Data extracted from a collection:
____

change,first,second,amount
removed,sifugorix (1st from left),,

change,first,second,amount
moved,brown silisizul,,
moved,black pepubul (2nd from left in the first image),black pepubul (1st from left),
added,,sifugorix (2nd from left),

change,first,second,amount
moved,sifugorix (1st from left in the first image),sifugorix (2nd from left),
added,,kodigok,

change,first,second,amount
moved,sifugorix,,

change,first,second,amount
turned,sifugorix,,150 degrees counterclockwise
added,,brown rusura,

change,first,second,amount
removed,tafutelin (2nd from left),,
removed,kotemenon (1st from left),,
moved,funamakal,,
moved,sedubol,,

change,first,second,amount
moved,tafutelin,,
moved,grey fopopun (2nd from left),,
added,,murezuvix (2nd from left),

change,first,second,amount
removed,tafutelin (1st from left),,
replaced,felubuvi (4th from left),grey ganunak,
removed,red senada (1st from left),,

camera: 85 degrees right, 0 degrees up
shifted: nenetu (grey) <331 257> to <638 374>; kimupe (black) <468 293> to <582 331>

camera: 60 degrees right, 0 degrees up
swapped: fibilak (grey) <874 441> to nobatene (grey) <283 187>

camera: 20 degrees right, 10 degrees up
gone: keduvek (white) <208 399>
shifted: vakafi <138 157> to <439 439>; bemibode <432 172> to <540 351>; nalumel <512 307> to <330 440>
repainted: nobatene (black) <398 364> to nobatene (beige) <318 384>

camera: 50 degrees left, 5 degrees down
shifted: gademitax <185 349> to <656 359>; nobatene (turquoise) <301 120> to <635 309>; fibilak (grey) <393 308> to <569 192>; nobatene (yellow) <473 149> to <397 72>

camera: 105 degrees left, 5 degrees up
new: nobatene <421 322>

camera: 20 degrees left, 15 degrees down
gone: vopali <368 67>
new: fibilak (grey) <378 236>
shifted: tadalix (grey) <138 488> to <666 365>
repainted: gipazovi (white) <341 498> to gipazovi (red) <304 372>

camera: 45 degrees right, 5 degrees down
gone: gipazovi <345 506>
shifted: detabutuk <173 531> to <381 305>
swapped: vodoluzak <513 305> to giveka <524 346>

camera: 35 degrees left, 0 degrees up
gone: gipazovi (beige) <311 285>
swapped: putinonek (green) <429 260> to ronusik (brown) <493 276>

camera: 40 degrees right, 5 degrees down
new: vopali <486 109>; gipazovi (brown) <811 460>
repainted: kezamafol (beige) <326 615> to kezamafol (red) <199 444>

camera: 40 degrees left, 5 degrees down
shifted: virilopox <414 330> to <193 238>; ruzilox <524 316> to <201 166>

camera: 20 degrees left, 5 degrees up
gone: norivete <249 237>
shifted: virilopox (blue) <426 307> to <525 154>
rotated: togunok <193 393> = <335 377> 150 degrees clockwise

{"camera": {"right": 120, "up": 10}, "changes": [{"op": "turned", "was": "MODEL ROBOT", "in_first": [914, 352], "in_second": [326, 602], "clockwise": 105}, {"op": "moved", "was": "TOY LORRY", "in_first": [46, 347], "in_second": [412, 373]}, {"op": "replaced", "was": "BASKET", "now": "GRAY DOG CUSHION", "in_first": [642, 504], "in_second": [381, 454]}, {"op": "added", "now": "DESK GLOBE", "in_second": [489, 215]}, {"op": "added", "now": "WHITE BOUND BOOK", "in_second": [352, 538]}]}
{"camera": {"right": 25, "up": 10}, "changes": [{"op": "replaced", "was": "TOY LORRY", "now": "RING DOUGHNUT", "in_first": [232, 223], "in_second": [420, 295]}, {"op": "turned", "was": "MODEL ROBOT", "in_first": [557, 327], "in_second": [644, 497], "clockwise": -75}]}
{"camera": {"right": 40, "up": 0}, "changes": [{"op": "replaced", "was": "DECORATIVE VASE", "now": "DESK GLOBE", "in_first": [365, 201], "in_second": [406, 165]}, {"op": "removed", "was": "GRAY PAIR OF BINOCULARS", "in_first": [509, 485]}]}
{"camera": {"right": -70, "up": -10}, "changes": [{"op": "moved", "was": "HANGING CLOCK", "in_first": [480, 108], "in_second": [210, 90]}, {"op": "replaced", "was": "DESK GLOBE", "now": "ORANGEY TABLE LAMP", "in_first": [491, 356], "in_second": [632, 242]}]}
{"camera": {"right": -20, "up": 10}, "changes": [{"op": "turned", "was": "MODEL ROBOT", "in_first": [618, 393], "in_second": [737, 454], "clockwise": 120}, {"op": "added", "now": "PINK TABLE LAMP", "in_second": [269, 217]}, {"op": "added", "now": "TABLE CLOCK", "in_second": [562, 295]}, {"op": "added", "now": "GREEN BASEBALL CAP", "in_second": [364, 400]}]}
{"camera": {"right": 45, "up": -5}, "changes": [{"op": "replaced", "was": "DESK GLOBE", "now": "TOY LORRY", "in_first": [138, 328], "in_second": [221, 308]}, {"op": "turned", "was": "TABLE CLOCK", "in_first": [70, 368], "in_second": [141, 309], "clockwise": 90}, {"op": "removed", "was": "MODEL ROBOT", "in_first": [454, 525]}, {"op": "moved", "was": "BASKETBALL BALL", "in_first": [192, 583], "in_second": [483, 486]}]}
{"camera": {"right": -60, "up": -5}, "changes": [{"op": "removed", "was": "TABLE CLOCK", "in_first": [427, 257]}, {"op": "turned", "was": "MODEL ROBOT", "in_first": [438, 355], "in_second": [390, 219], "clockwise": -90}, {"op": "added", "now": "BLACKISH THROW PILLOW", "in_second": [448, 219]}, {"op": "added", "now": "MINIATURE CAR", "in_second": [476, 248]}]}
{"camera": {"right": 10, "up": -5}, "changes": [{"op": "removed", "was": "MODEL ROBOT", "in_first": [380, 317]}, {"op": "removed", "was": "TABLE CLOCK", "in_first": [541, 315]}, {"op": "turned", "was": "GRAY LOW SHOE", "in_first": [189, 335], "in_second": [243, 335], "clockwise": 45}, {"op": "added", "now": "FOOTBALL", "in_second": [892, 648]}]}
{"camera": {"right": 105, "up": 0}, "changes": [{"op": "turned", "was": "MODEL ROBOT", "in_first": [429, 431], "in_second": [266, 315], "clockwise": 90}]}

____

__EXERCISE PROMPT__
Going back over the entries above, copy word for word every line from the one that has "shifted: nenetu (grey)" on through the one that has "rotated: togunok <193".

__TASK RESPONSE__
shifted: nenetu (grey) <331 257> to <638 374>; kimupe (black) <468 293> to <582 331>

camera: 60 degrees right, 0 degrees up
swapped: fibilak (grey) <874 441> to nobatene (grey) <283 187>

camera: 20 degrees right, 10 degrees up
gone: keduvek (white) <208 399>
shifted: vakafi <138 157> to <439 439>; bemibode <432 172> to <540 351>; nalumel <512 307> to <330 440>
repainted: nobatene (black) <398 364> to nobatene (beige) <318 384>

camera: 50 degrees left, 5 degrees down
shifted: gademitax <185 349> to <656 359>; nobatene (turquoise) <301 120> to <635 309>; fibilak (grey) <393 308> to <569 192>; nobatene (yellow) <473 149> to <397 72>

camera: 105 degrees left, 5 degrees up
new: nobatene <421 322>

camera: 20 degrees left, 15 degrees down
gone: vopali <368 67>
new: fibilak (grey) <378 236>
shifted: tadalix (grey) <138 488> to <666 365>
repainted: gipazovi (white) <341 498> to gipazovi (red) <304 372>

camera: 45 degrees right, 5 degrees down
gone: gipazovi <345 506>
shifted: detabutuk <173 531> to <381 305>
swapped: vodoluzak <513 305> to giveka <524 346>

camera: 35 degrees left, 0 degrees up
gone: gipazovi (beige) <311 285>
swapped: putinonek (green) <429 260> to ronusik (brown) <493 276>

camera: 40 degrees right, 5 degrees down
new: vopali <486 109>; gipazovi (brown) <811 460>
repainted: kezamafol (beige) <326 615> to kezamafol (red) <199 444>

camera: 40 degrees left, 5 degrees down
shifted: virilopox <414 330> to <193 238>; ruzilox <524 316> to <201 166>

camera: 20 degrees left, 5 degrees up
gone: norivete <249 237>
shifted: virilopox (blue) <426 307> to <525 154>
rotated: togunok <193 393> = <335 377> 150 degrees clockwise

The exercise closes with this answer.